- Film poster
- Directed by: Tōya Satō
- Written by: Nobuyuki Fukumoto; Junya Yamazaki; Sachiko Ōguchi;
- Based on: Tobaku Hakairoku Kaiji by Nobuyuki Fukumoto
- Produced by: Seiji Okuda; Osamu Kamikura; Toshio Nakatani; Hiroshi Miyazaki;
- Starring: Tatsuya Fujiwara; Yūsuke Iseya; Yuriko Yoshitaka; Katsuhisa Namase; Teruyuki Kagawa;
- Cinematography: Osamu Fujiishi
- Edited by: Mototaka Kusakabe
- Music by: Yugo Kanno
- Production company: AX-ON
- Distributed by: Toho
- Release date: November 5, 2011;
- Running time: 133 minutes
- Country: Japan
- Language: Japanese
- Box office: $21 million

= Kaiji 2 =

2011 live action adaptation of the Kaiji manga

Kaiji 2 (カイジ2 人生奪回ゲーム, Kaiji 2 Jinsei Dakkai Gēmu) is a 2011 Japanese live-action film based on Tobaku Hakairoku Kaiji, the second part of the manga series Kaiji by Nobuyuki Fukumoto. It is the second installment of the Kaiji film series directed by Tōya Satō, and premiered in Japan on November 5, 2011. It was followed by Kaiji: Final Game, released in 2020.

==Plot==
Set one year after Kaiji Itō's victory against the Teiai Group. Despite his earlier success, Kaiji has returned to poverty and is forced back into labor to repay his debts. With the help of allies, he re-enters the world of high-stakes gambling, aiming to win ¥200 million within two weeks to secure freedom for himself and others enslaved by Teiai's debt system.

The contests include Chinchirorin, a traditional dice game with variable rewards; the Princess and the Slave, a life-or-death game requiring strategic door selection; and the Swamp, an elaborate pachinko machine with nearly impossible odds. Kaiji confronts Seiya Ichijō, the orchestrator of the Swamp, in a final bid to escape his relentless cycle of debt and subjugation.

==Cast==
- Tatsuya Fujiwara as Kaiji Itō
- Yūsuke Iseya as Seiya Ichijō
- Yuriko Yoshitaka as Hiromi Ishida
- Katsuhisa Namase as Kōtarō Sakazaki
- Teruyuki Kagawa as Yukio Tonegawa
- Suzuki Matsuo as Taro Ōtsuki
- Hayato Kakizawa as Murakami
- Ken Mitsuishi as Kōji Ishida
- Tarō Yamamoto as Jōji Funai
- Kyūsaku Shimada as Yoshihiro Kurosaki

==Soundtrack==
Yugo Kanno composed the music for the film. The original score was released on November 2, 2011.

==Release==
Kaiji 2 was announced in November 2009. Kaiji 2 was theatrically released on November 5, 2011, in Japan. It was released on Blu-ray and DVD on April 25, 2012.

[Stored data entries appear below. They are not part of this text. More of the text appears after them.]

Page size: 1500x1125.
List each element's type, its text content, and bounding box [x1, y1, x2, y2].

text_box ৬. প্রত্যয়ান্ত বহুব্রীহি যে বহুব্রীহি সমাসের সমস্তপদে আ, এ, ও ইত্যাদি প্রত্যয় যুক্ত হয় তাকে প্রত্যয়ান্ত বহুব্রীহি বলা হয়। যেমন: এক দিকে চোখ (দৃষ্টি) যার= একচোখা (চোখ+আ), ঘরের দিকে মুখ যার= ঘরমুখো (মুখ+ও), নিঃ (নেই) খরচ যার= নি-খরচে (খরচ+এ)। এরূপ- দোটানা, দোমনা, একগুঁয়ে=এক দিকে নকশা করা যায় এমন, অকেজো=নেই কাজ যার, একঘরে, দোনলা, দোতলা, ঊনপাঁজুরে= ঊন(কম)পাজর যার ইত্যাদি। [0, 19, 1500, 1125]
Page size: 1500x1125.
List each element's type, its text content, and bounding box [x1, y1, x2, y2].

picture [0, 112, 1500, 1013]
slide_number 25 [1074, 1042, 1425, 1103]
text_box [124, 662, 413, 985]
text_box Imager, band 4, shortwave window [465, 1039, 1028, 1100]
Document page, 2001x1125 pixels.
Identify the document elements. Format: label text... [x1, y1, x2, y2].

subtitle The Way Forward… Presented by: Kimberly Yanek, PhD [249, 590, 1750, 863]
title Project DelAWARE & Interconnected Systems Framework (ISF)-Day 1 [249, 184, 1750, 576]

The film was screened at the anime convention AM² in Anaheim, California in June 2012.

==Reception==
===Box office===
Kaiji 2 was Japan's nineteenth highest-grossing film of 2011, earning at the box office that year. The film also grossed $68,175 overseas in Singapore.

===Critical reception===
Maggie Lee of The Hollywood Reporter criticized the film for its lack of tension and shallow characters, noting that despite the cast's heightened performances, their roles remained "cardboard". She found the betrayals predictable, especially for fans of survival-game stories like Liar Game or The Incite Mill, writing that the shifting alliances no longer surprise. Still, she praised the film's energetic camerawork and sound design, calling it a "geeky but still entertaining sequel to the crowd-pleasing "gambling" genre."